Task details:
Output exactly the lines spanning from the line containing "663 343 335.6" to the last line of the entries, inclusive.
=== Recorded data ===
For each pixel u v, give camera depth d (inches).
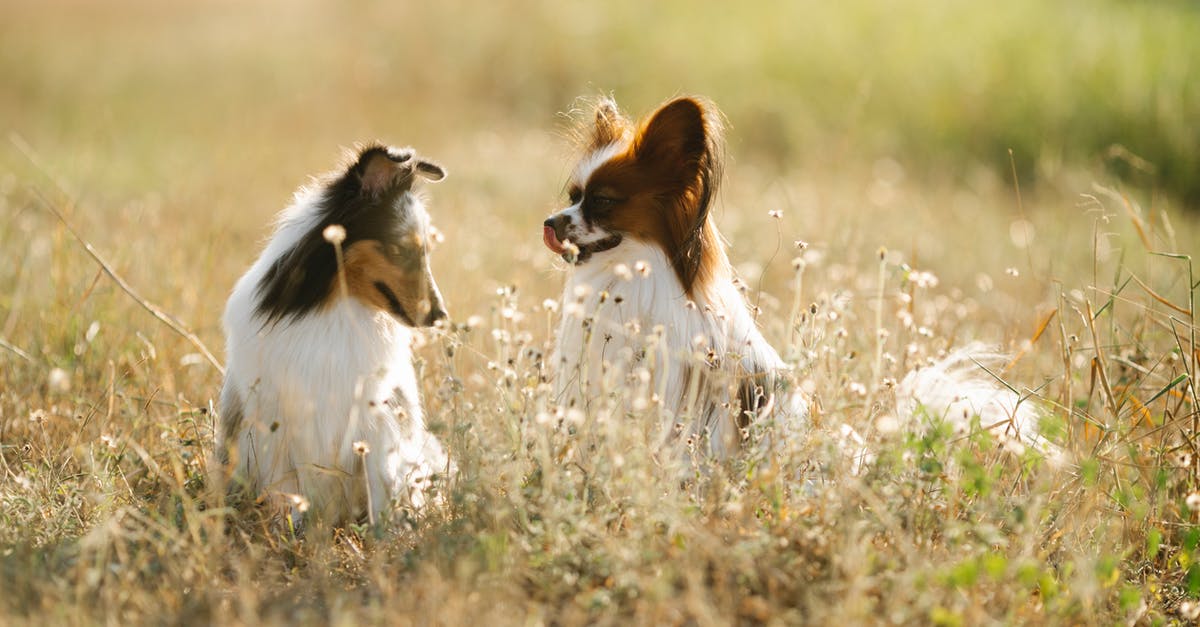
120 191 763.4
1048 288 562.3
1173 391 383.2
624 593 262.5
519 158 933.8
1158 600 304.7
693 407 347.9
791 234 707.4
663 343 335.6
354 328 327.0
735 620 255.6
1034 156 1010.7
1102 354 401.4
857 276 542.3
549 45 1267.2
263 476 329.1
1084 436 357.7
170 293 498.6
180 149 932.6
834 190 856.3
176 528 294.0
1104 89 1067.9
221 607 263.4
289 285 321.1
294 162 894.4
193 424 366.0
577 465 295.6
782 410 323.3
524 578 273.3
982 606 263.7
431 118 1093.1
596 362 363.3
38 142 955.3
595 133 389.1
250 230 681.6
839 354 362.0
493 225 676.7
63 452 351.3
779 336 446.9
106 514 304.3
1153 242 727.7
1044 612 273.0
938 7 1350.9
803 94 1141.1
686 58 1227.2
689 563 262.7
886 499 288.2
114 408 389.7
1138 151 981.8
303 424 322.0
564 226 364.8
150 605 262.7
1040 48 1195.3
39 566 281.1
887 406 347.3
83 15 1612.9
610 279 367.9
===
Task answer:
663 343 335.6
354 328 327.0
735 620 255.6
1034 156 1010.7
1102 354 401.4
857 276 542.3
549 45 1267.2
263 476 329.1
1084 436 357.7
170 293 498.6
180 149 932.6
834 190 856.3
176 528 294.0
1104 89 1067.9
221 607 263.4
289 285 321.1
294 162 894.4
193 424 366.0
577 465 295.6
782 410 323.3
524 578 273.3
982 606 263.7
431 118 1093.1
596 362 363.3
38 142 955.3
595 133 389.1
250 230 681.6
839 354 362.0
493 225 676.7
63 452 351.3
779 336 446.9
106 514 304.3
1153 242 727.7
1044 612 273.0
938 7 1350.9
803 94 1141.1
686 58 1227.2
689 563 262.7
886 499 288.2
114 408 389.7
1138 151 981.8
303 424 322.0
564 226 364.8
150 605 262.7
1040 48 1195.3
39 566 281.1
887 406 347.3
83 15 1612.9
610 279 367.9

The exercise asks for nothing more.